Photoluminescence and structure evolution of laser synthesized ZrO2:Eu3+ nanopowders depending on the dopant concentration

Abstract

Nanosized zirconia doped with europium (ZrO2:xEu3+, x = 0.07–9.95 wt%) and represented by weakly agglomerated spherical particles with the size of 9.7 ± 4.3 nm was synthesized by laser vaporization in an argon atmosphere using a cw CO2 laser. The specific surface area of the obtained nanoparticles is 92 ± 4 m2/g. The XRD study with Rietveld refinement revealed that the phase composition of the samples is represented predominantly by the tetragonal phase with a small content of monoclinic phase. At the concentrations above 4.57 wt%, stabilization of the cubic phase also occurs.
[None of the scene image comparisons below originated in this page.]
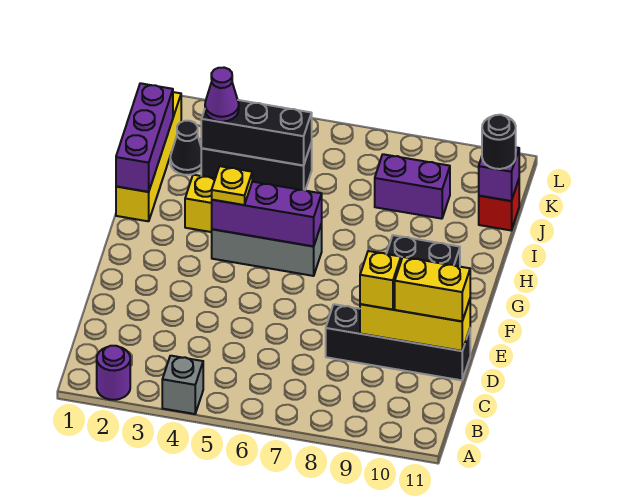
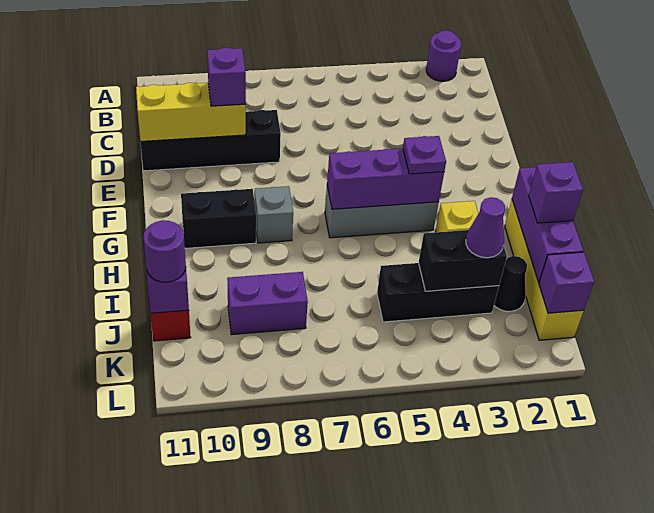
grey brick A4 level 1 -> grey brick G8 level 1
yellow brick D9 level 3 -> purple brick D9 level 3
yellow brick D10:D11 level 3 -> none
yellow plate G4 level 3 -> purple plate G4 level 3
none -> purple brick I1 level 3
black brick J3:J5 level 2 -> black brick J3:J4 level 2
black round brick J11 level 3 -> purple round brick J11 level 3
none -> purple brick K1 level 2

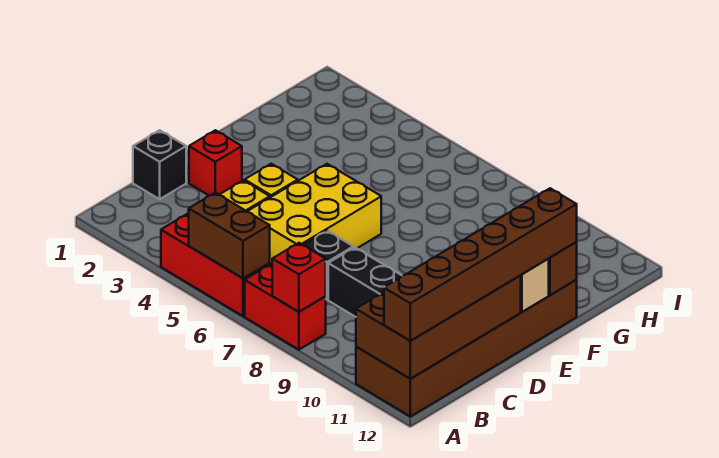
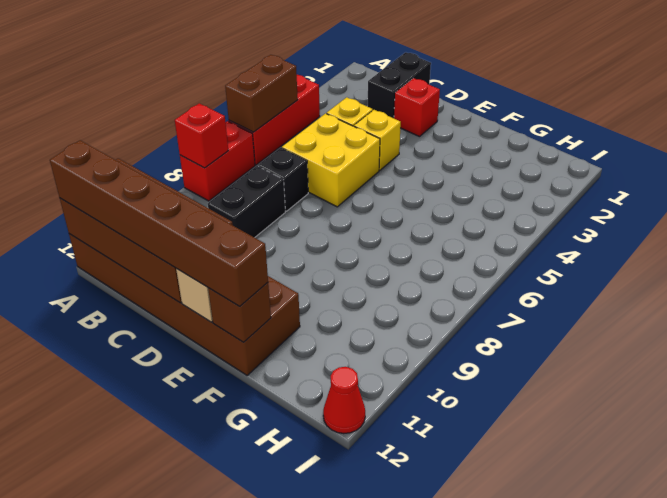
black brick C1 level 1 -> black brick C1:C2 level 1
yellow brick C5:E6 level 1 -> yellow brick C5:D6 level 1
none -> red cone I12 level 1

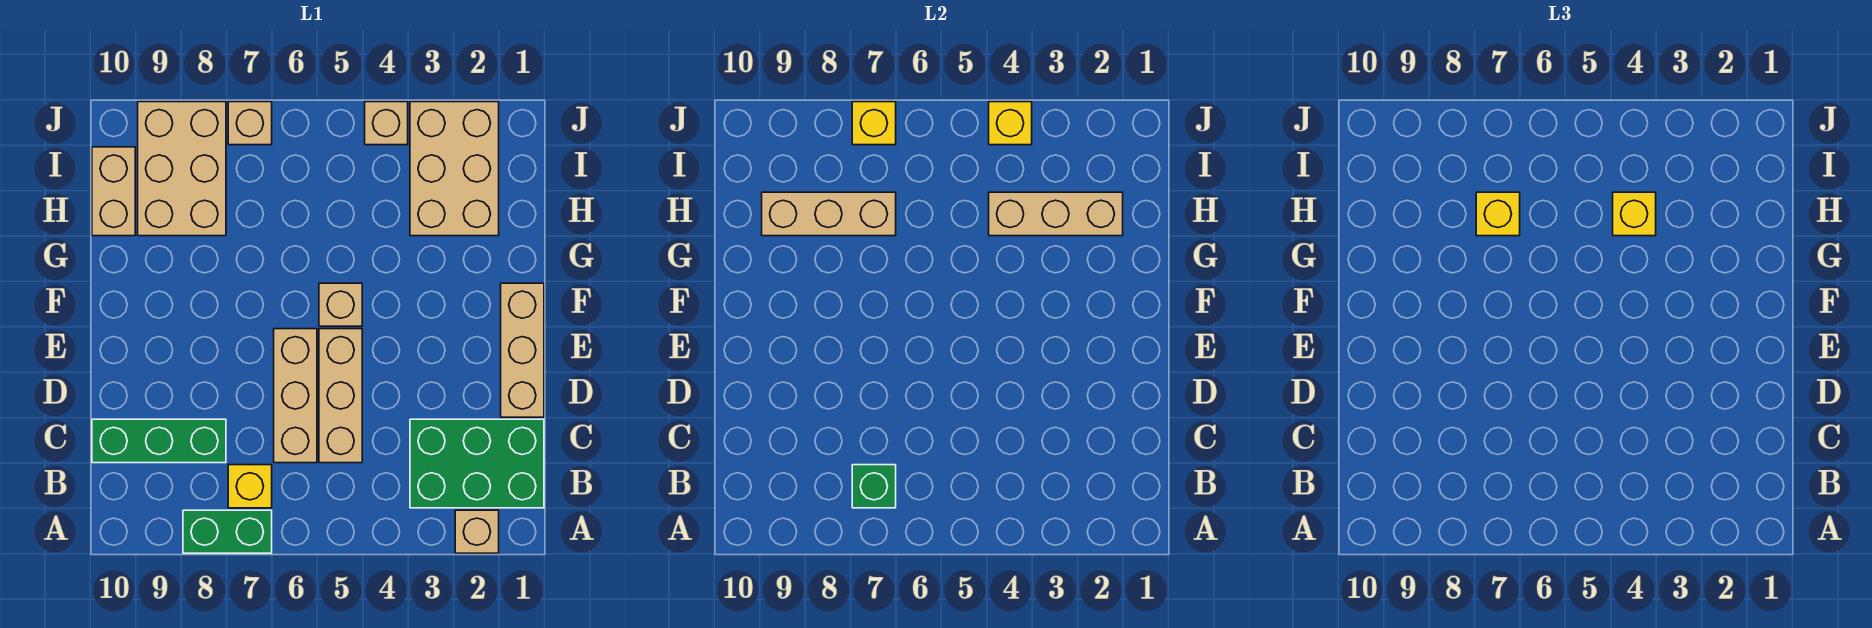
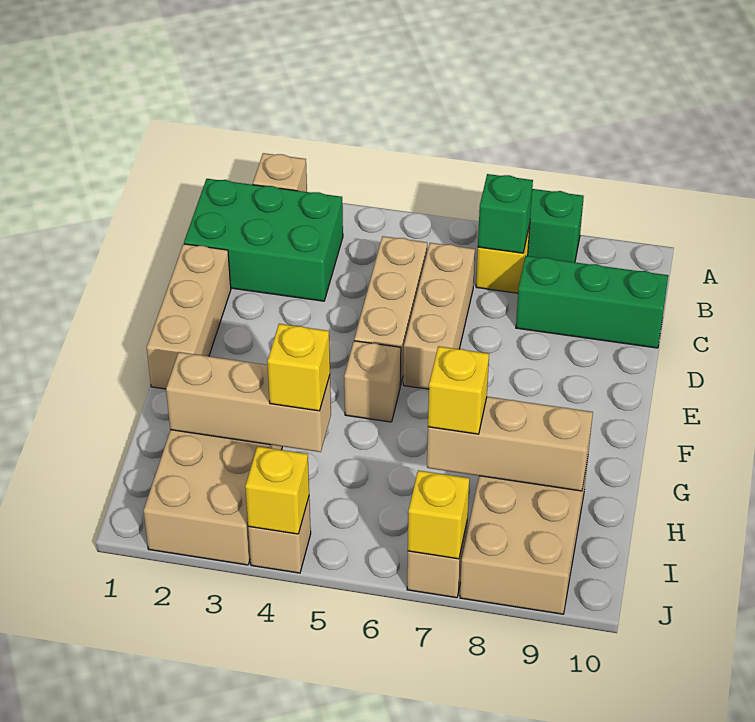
tan brick H10:I10 level 1 -> none

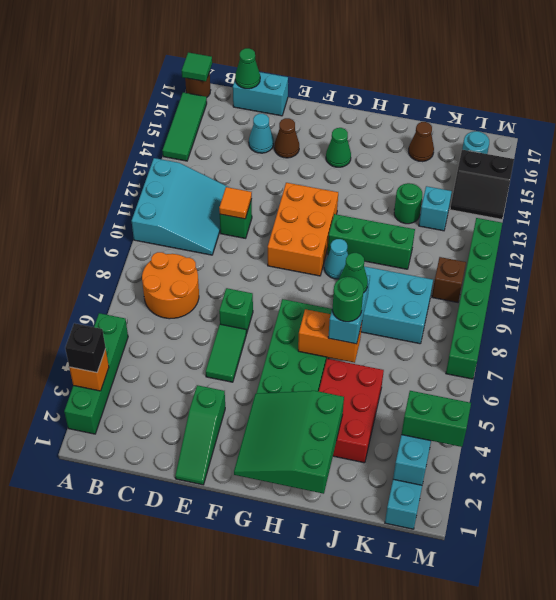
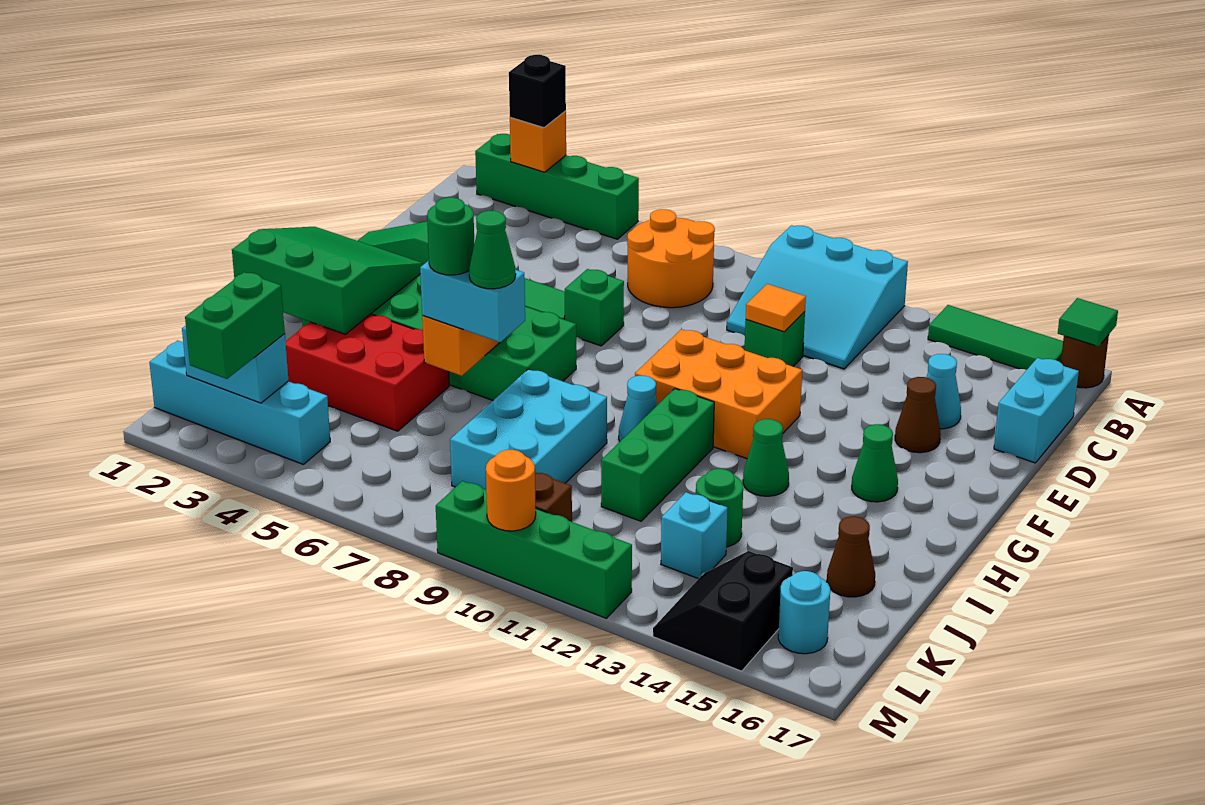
green cone C17 level 2 -> green cone H13 level 1
green brick M7:M12 level 1 -> green brick M9:M12 level 1
none -> orange round brick M10 level 2

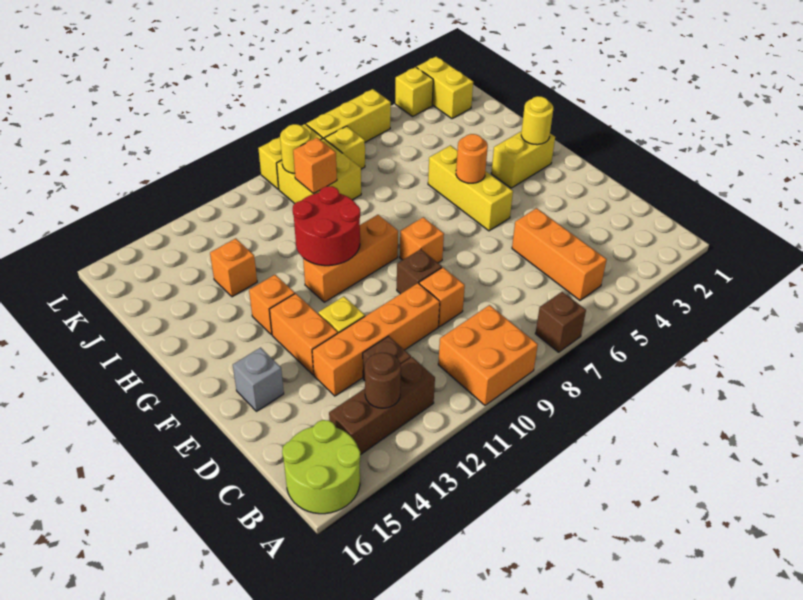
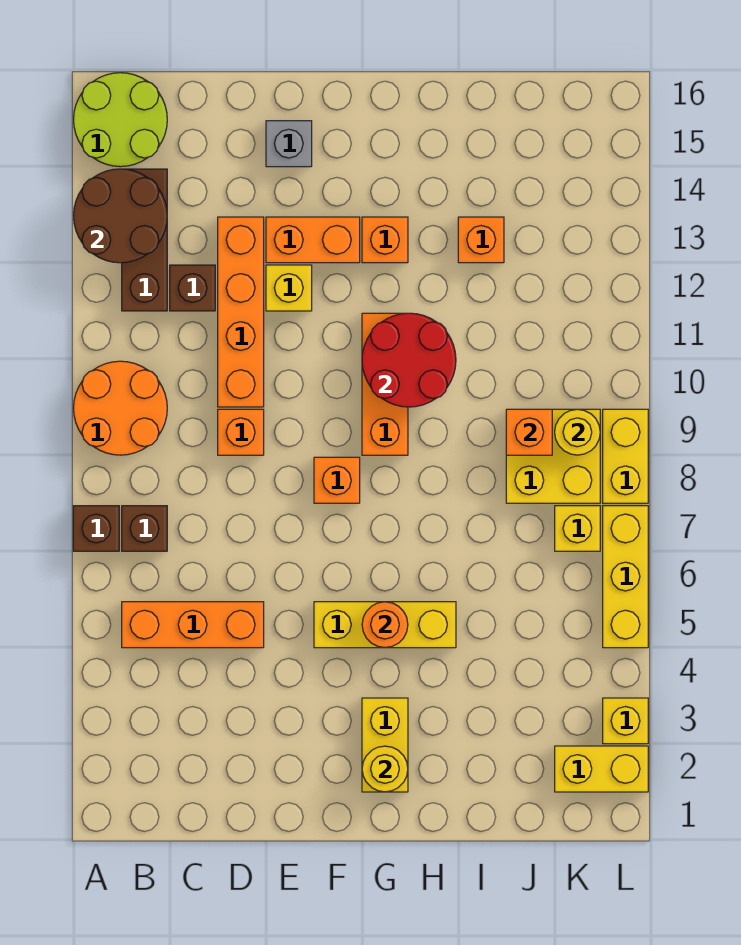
orange brick A9:B10 level 1 -> orange round brick A9:B10 level 1
brown round brick B13 level 2 -> brown round brick A13:B14 level 2
brown brick E9 level 1 -> brown brick B7 level 1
The dependence of the PL intensity, PL lifetime, absolute quantum yield, and color coordinates of ZrO2:Eu3+ on the Eu concentration was studied. It was shown that the maximum PL intensity is observed at the concentration of 8.39 wt%. The Eu3+ lifetime decreases from 5.60 to 3.21 ms with a growth of the Eu content. Aging of the samples due to the adsorption of OH groups was revealed. The absolute quantum yield QY was measured for the 575–725 nm region corresponding to the luminescence of europium, and for the 410–725 nm region, which also includes the emission of oxygen vacancies. The QY was found to increase with the growth of Eu concentration, reaching the highest values for ZrO2:8.39Eu3+; it is equal to 1.6 and 17.6% for 575–725 and 410–725 nm regions, respectively. It was shown that variation of the Eu3+ concentration and excitation wavelength makes it possible to obtain color coordinates with red and close to white light. Along with the high QY for the region of 410–725 nm, this indicates that it is more promising to use ZrO2:Eu3+ as the white phosphor rather than the red one.